Ironically government and council have gone on spree to demolish many housing structures built through these cooperatives arguing that the houses either do not have proper plans or that were built on restricted land. In most cases home seekers bought their land from cooperatives being run by both ruling party and opposition party functionaries.

In a bid to gunner votes housing cooperatives were formed on political lines and many of them claimed land for themselves in areas that were earmarked for other purposes such as schools and clinics. Some of the land barons took farms in the peripheries of the city and sold the land to home seekers. Curiously council did not make any effort to warn residents that they were being defrauded.

Buoyed by the rhetoric of government to empower people, many took to buying these stands. In the majority of the cases cooperatives were owned by party officials including members of parliament. Many people who bought these stands genuinely thought that government’s policy was to provide stands through these developers and cooperatives

The destruction of homes in the last few months therefore is a reflection of a poor housing policy being pursued by this government. These cooperatives mushroomed in line with a government policy that sought to put the responsibility of servicing stands on private developers. The same government has now turned against home seekers and ordered the destruction of their homes.

After winning elections through some of these housing initiatives the ruling party has now betrayed its supporters. For example in Harare South where Shadreck Mashayamombe won on the back of these bogus housing cooperatives houses now face demolition. ZANU PF was able to penetrate into the urban areas on the promise of housing for urban dwellers.
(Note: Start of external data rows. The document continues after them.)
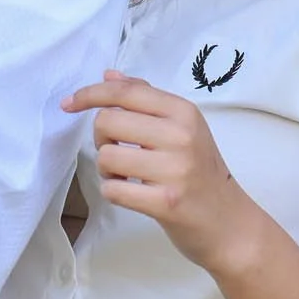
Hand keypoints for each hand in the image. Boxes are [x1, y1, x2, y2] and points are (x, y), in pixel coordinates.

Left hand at [63, 69, 267, 275]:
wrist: (230, 223)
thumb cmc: (201, 172)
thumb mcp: (183, 128)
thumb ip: (146, 98)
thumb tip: (109, 75)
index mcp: (183, 112)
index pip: (126, 92)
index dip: (90, 93)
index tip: (69, 103)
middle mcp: (180, 136)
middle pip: (107, 122)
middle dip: (101, 138)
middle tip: (118, 151)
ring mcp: (174, 170)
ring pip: (106, 157)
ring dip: (107, 169)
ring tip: (126, 175)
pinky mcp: (166, 202)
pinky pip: (113, 190)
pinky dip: (113, 191)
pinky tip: (130, 193)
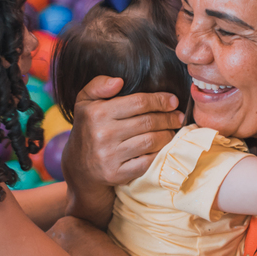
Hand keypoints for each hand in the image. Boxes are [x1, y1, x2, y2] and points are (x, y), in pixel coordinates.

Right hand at [62, 76, 183, 186]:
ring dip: (167, 135)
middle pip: (148, 122)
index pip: (138, 103)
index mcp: (96, 113)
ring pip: (150, 141)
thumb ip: (99, 85)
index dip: (159, 101)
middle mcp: (102, 134)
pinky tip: (162, 147)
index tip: (173, 101)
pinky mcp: (116, 174)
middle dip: (168, 118)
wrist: (79, 167)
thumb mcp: (85, 102)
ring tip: (172, 130)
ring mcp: (109, 156)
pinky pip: (147, 161)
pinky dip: (158, 153)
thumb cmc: (88, 128)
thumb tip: (119, 81)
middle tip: (178, 117)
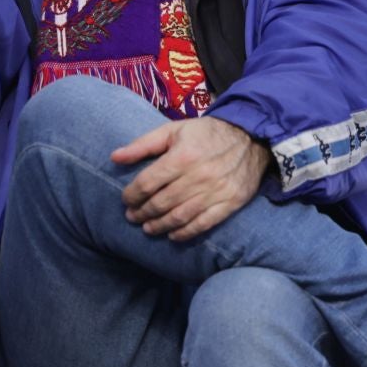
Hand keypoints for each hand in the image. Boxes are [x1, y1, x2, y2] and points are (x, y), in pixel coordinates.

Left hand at [112, 115, 269, 240]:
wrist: (251, 137)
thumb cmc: (206, 133)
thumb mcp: (173, 130)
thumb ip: (142, 145)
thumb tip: (114, 157)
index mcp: (182, 156)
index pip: (148, 183)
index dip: (132, 195)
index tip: (125, 200)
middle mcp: (198, 176)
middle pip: (161, 202)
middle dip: (142, 212)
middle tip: (132, 217)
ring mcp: (215, 192)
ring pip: (179, 216)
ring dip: (159, 226)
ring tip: (147, 228)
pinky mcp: (230, 203)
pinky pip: (203, 224)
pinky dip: (185, 233)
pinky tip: (172, 235)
The ruling party and the opposition party in charge of local authorities both tried to politicize housing in the urban areas. As a result land was parceled out on political grounds regardless of council by laws. There are stories of MDC Councillors in Chitungwiza who sold stands on land meant for schools.

For both those in the ruling ZANU PF and the opposition MDC the housing issue provided an opportunity to line their individual pockets. We hear of millionaires that were created overnight through these various housing schemes. Millionaires were created overnight as some were allowed to steal and sell state land with the protection of their various political parties.

Zimbabwe has a history of failed housing initiatives and in all cases poor home seekers have been duped while politically connected individuals have walked away richer. The country’s housing problems reflects a crisis in governance that has plagued the country since independence. This is evident in the recent demolitions of houses in the urban areas.